There are lots of nifty gadgets out there that can help and one of the best and most underused is the humble Bee-Bot. Sturdy enough to cope with enthusiastically sticky hands yet sophisticated enough to demonstrate simple programming, Bee-Bots are a brilliant option. In our school, P4 learned to program using Bee-Bots, initially by using paper ‘fakebots’, available free from Barefoot Computing, to design and debug before moving onto the real thing. Problem-solving and collaborative working were in plentiful supply as children sought out and tested their own solutions.
Once confident in their programs, P4 created some furry costumes and story mats and, in the era before class bubbles, they were able to head to nursery to teach the younger children what they had learned. Big fans of ‘Going on a Bear Hunt’ by Michael Rosen, the Bee-Bots became bears and the nursery children learned how to program the bears to go through the swishy grass and oozy mud, just like in the story.
This is a small example of how computing science can open doors to learning and collaboration across the curriculum and across your school. It is a great leveller, a chance for children to shine in unexpected ways when the pursuit of a logical solution becomes a shared goal.
Computational thinking doesn’t require lots of resources or even constant access to a computer.
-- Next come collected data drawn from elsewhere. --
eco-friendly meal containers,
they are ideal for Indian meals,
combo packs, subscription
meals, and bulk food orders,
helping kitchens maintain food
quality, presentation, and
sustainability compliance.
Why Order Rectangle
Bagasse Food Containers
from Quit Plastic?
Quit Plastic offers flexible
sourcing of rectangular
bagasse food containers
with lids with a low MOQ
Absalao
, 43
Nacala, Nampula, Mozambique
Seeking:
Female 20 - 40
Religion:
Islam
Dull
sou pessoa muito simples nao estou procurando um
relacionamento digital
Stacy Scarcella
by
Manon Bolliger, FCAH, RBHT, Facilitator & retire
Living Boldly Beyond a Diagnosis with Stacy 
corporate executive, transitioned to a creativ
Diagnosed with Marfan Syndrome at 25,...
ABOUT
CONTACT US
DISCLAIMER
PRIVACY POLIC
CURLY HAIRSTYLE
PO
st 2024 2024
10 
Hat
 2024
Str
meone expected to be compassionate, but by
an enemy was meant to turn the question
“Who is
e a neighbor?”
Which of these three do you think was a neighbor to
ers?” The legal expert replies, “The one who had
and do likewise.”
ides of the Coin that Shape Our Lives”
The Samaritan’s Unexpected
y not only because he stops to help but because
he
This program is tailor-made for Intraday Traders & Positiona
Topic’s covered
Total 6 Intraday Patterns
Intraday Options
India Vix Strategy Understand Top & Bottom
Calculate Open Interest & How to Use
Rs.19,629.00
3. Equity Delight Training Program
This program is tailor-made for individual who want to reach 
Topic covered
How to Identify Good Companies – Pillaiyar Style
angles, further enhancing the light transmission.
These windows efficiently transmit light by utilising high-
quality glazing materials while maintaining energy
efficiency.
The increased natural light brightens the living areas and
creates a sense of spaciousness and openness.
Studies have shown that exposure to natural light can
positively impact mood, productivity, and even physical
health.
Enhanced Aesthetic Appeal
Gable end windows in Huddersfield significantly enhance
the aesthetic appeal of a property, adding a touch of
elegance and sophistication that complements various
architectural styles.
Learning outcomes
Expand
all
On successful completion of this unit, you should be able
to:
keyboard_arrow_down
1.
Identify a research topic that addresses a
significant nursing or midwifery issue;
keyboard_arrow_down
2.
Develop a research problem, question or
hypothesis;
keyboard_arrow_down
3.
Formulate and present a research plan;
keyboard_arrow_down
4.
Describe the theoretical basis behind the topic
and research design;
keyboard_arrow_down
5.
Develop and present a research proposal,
It’s not about ‘doing coding’. We can grow problem solvers, careful sequence checkers, creative thinkers and logical predictors long before the word ‘algorithm’ is ever mentioned.
Showing children and young people how machines work, drawing back the curtain on the ‘magic’ and opening their eyes to the amazing and inspiring power of computational thinking will ignite your classroom and the potential that lies inside every child.
When you get right down to it, computing science is about careful attention to a problem and the curious and methodical pursuit of an effective solution.
What weekly plan cannot make space for that?